資金繰り

返し渋り

昨年秋頃からでしょうか、「業績が悪化して、毎月の返済額がかなり負担になっている」とのご相談が増えてきました。それまではもう少し前向きなご相談が多かったような気がしますが。

返済能力以上に返済が進み手持ち資金が減少しているのなら、ますはその分だけでも取引金融機関に融資をしてくれないか相談しましょう。しかし、希望する結果が得られないかもしれません。そうなればリスケジュールをしたいと申し出ましょう。

リスケジュールをすると融資が出なくなると不安になる方がいます。確かに気軽に申請するべきではありませんが、担当者からしばらくは出ないと確認できたのなら、返済をストップすることで実質資金調達をするようにします。

金融機関への返済順位は一番下です。それよりも優先すべきは税金や社会保険料です。そしてそれよりも人件費、仕入れなどが優先です。

税金を放ったらかしにして返済を優先するのは避けてください。
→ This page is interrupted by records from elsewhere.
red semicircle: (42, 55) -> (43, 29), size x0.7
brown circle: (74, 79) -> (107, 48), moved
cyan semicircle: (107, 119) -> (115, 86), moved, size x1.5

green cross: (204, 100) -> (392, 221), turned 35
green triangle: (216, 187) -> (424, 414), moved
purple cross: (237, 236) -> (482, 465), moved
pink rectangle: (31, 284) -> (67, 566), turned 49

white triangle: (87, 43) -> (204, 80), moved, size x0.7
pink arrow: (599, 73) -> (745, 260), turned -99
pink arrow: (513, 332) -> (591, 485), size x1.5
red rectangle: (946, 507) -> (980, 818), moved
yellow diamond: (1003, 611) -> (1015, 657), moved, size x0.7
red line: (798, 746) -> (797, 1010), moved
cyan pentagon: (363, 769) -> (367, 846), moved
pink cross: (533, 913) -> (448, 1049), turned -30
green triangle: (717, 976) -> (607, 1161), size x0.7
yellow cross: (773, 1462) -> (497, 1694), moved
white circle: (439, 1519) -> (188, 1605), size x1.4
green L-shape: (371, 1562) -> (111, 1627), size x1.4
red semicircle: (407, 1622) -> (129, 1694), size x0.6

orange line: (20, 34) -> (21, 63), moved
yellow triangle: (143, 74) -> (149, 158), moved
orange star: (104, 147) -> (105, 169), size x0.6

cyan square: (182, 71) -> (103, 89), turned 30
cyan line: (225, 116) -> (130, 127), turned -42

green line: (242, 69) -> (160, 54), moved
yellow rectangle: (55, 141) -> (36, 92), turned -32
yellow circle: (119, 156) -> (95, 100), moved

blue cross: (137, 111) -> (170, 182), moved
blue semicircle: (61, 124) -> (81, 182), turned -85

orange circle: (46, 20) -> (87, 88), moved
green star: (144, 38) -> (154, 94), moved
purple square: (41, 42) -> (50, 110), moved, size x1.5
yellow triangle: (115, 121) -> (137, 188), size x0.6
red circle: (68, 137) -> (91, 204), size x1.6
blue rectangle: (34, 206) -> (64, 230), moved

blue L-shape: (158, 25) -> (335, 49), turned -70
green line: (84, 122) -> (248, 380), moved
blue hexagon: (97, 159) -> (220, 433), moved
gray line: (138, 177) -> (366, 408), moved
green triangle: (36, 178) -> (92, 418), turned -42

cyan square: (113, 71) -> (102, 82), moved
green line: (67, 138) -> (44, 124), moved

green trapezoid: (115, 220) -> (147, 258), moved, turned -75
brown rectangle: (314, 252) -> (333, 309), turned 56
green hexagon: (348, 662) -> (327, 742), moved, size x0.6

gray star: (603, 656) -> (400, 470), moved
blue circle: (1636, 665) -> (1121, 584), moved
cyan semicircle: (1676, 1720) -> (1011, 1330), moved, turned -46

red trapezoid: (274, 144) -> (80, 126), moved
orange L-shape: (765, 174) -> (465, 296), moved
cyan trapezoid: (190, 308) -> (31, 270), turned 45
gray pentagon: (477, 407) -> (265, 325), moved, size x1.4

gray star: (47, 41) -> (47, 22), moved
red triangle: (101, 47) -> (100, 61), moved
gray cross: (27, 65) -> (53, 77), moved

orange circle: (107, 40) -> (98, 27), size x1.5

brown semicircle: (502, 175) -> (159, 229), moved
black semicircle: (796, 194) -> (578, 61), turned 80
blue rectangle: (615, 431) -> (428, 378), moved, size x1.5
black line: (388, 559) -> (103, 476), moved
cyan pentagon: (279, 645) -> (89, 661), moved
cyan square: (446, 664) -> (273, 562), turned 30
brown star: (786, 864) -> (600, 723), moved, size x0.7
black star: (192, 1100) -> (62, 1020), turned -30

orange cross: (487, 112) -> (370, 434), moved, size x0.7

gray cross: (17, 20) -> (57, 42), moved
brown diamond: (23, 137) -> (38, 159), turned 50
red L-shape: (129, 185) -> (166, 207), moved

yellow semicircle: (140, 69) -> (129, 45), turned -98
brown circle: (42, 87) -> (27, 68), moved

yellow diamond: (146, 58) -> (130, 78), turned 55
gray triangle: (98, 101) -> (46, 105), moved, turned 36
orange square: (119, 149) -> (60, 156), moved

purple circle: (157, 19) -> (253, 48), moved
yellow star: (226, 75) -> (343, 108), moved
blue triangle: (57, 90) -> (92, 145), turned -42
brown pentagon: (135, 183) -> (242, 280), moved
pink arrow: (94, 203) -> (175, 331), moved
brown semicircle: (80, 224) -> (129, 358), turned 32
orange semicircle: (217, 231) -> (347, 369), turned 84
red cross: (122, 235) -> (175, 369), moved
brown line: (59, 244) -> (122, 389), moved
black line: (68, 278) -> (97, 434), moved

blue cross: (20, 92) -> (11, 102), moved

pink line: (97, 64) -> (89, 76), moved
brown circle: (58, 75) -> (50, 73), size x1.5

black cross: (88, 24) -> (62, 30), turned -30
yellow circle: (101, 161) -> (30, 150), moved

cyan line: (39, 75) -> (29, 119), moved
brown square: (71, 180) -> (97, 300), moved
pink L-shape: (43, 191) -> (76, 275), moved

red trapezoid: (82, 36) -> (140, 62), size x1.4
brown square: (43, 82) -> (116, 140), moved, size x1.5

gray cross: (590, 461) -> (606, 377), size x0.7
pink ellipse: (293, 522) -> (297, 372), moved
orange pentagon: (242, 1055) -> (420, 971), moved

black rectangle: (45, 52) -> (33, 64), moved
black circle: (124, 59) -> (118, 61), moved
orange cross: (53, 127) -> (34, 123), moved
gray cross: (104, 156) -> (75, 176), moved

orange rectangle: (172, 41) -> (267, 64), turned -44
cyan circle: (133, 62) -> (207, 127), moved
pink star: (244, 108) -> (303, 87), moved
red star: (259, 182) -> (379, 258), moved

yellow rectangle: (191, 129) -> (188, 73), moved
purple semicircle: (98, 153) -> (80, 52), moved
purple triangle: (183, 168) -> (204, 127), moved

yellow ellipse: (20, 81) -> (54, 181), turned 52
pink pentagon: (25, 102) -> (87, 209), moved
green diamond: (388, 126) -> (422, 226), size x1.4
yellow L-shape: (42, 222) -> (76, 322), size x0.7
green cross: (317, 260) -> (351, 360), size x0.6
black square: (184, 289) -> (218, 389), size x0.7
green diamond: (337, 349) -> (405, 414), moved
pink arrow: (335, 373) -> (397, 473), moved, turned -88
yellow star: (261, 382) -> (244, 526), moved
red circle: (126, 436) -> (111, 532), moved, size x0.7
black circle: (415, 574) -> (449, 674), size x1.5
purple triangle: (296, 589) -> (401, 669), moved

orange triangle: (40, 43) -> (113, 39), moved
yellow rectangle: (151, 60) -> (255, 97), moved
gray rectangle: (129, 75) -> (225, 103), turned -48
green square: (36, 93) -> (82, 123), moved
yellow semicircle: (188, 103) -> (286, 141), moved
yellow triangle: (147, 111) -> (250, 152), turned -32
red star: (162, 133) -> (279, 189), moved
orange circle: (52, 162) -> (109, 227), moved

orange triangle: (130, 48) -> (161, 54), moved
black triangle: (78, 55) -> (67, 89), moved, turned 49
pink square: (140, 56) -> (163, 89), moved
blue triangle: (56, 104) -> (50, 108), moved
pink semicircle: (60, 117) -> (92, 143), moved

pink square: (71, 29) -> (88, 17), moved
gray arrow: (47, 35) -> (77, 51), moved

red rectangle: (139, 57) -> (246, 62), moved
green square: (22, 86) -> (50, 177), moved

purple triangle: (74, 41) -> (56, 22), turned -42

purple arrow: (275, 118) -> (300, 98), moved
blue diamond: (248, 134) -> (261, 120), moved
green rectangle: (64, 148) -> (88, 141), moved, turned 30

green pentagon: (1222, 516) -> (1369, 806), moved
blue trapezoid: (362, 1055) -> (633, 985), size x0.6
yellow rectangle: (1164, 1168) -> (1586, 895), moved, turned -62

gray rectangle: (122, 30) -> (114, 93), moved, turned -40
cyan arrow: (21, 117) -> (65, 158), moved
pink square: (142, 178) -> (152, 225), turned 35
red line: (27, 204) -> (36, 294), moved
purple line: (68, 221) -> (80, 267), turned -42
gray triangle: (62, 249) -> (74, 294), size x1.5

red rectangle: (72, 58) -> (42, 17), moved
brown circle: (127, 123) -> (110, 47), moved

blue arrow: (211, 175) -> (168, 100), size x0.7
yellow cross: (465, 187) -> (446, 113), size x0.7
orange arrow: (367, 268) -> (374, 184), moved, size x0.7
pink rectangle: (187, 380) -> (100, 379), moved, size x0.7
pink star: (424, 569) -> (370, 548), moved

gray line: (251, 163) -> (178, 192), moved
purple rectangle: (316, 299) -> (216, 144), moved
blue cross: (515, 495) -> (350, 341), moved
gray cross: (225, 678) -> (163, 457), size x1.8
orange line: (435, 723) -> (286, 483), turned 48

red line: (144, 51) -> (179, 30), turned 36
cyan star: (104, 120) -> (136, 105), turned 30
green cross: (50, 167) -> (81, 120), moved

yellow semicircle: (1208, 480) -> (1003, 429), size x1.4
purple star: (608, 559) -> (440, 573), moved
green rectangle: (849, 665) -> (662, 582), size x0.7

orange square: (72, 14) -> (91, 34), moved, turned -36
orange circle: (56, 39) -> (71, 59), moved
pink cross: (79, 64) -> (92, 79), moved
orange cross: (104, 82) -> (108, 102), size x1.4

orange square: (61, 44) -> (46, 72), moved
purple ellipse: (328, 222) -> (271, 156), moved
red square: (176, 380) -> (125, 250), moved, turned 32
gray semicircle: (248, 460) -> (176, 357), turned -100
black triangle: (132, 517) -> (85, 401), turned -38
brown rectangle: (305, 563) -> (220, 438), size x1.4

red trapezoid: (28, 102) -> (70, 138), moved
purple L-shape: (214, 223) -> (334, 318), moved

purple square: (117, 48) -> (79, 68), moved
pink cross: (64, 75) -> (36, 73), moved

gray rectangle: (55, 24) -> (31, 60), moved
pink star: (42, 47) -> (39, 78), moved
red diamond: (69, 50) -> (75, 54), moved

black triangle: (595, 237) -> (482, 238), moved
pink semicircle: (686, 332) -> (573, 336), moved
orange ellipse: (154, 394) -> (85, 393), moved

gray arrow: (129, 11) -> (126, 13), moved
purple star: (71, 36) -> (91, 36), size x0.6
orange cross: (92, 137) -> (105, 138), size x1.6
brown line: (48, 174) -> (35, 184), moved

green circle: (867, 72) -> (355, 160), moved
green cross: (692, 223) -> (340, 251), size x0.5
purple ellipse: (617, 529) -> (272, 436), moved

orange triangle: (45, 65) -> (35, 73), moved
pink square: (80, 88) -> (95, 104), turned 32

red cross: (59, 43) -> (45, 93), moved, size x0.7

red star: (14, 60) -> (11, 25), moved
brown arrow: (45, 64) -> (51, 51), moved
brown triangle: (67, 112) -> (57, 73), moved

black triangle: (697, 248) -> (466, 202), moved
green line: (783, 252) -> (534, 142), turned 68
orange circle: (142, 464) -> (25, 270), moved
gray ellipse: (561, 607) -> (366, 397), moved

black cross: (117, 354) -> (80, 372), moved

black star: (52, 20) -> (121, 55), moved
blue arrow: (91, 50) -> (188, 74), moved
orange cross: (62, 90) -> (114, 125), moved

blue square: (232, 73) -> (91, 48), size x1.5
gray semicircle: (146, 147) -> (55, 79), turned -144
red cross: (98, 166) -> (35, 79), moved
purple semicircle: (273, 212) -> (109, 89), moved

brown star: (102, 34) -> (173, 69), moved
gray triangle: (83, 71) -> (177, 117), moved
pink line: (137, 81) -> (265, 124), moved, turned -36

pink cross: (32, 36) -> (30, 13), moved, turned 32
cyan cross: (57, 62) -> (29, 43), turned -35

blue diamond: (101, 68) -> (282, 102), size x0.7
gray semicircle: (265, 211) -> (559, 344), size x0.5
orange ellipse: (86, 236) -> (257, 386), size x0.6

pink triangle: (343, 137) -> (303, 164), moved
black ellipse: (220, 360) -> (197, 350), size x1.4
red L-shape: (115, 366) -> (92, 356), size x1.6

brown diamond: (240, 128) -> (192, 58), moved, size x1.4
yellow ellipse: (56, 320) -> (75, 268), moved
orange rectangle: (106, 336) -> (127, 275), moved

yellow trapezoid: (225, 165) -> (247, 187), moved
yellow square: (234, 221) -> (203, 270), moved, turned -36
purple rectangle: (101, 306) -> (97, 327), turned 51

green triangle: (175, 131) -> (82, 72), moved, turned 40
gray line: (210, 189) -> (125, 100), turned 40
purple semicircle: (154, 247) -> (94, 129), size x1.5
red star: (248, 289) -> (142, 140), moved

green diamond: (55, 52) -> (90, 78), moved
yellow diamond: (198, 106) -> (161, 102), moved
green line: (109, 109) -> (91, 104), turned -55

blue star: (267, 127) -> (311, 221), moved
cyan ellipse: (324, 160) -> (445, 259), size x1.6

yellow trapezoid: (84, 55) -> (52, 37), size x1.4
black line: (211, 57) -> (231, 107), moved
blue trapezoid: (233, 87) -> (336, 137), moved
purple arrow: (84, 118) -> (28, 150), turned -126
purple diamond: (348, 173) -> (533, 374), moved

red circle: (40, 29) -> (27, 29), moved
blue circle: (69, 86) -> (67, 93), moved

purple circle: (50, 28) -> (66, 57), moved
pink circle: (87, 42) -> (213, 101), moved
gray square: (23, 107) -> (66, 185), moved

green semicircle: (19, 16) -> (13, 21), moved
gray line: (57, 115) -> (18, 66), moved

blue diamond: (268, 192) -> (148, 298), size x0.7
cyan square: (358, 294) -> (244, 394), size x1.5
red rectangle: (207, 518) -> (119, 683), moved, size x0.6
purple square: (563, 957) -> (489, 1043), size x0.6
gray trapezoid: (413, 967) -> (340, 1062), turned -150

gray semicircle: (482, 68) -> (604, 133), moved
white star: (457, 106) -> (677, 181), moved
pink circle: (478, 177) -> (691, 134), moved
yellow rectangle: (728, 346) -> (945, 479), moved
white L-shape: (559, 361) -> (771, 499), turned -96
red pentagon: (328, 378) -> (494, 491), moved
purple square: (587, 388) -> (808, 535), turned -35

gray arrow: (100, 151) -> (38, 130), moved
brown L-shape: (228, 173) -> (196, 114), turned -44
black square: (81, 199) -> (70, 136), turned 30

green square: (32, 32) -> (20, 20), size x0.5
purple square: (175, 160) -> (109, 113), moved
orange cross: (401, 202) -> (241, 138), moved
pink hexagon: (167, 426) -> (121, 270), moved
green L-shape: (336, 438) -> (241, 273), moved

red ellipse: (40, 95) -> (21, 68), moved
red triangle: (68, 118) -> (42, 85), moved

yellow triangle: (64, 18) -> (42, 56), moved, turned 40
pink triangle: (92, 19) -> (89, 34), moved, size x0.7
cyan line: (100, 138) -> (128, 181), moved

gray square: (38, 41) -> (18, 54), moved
返済はある程度待ってくれても税金はそれほど待ってはくれません。それに早期解消が不可能な未納額になれば、金融機関も更に支援がしづらくなります。延滞税もバカになりませんから、絶対に税金が優先です。

よく「税金を滞納したけど免除になった」とか「そんなにうるさく言ってこないよ」と昔話をする経営者がいます。昔はそうだったとしても今は厳しいです。10年以上も前の話ですが、顧問先が市税を滞納していました。経営改善をお手伝いし始めて3年程度経った頃でしょうか、本税の支払いがかなり進んできた頃、市役所職員から「残りの本税を一括で支払ってくれたら延滞分はもういいですよ」と言われました。でも別の顧問先が最近、同じ市役所で市税の未納があったのですが、全くそんな話に応じてはくれなかったと社長が言っていました。

「借りたものは返さなければならない」、誰でもそう教わったはずです。それは正しい。しかし、限られた手持ち資金ですべての支払いや返済が困難なら、どれを優先して、どれを待ってもらうか決めなければなりません。

まずは事業を維持するのに必要な、人件費、仕入や外注先への支払い、自社を維持するために必要な諸経費が優先で、その後は税金や社会保険料、最後が金融機関への返済です。利息は諸経費と税金の間に位置するでしょう。

貸し渋りという言葉があります。金融機関には申し訳ないですが返し渋りをさせてもらい、少しでも資金繰りの悩みを落ち着かせて経営改善に集中できるようにしてください。

金融機関すべてが積極的支援の姿勢とは限りませんが、リスケジュールに応じてくれることで経営改善が進む根拠や自信があるのでしたら、「リスケジュールに応じてくれることで、自社の経営が改善され返済が再開できます。今ここで自社の支援を打ち切って回収に走るよりもメリットは大きいですよ」と説明しましょう。

なお、金融機関への返済のために高金利で資金調達することは絶対にやめてください。ネットで検索すると他の専門家の方もそうおっしゃっているはずです。でも手を出す経営者が本当に多い。

ノンバンクやファクタリングで資金調達をし、さらに税金も税務署には相談せず放っておく、そこからの再生は極めて難しいです。

支払や返済が負担となってきたら、今後の資金繰りを考えてみましょう。そして金融機関との交渉次第ではリスケジュールも考えましょう。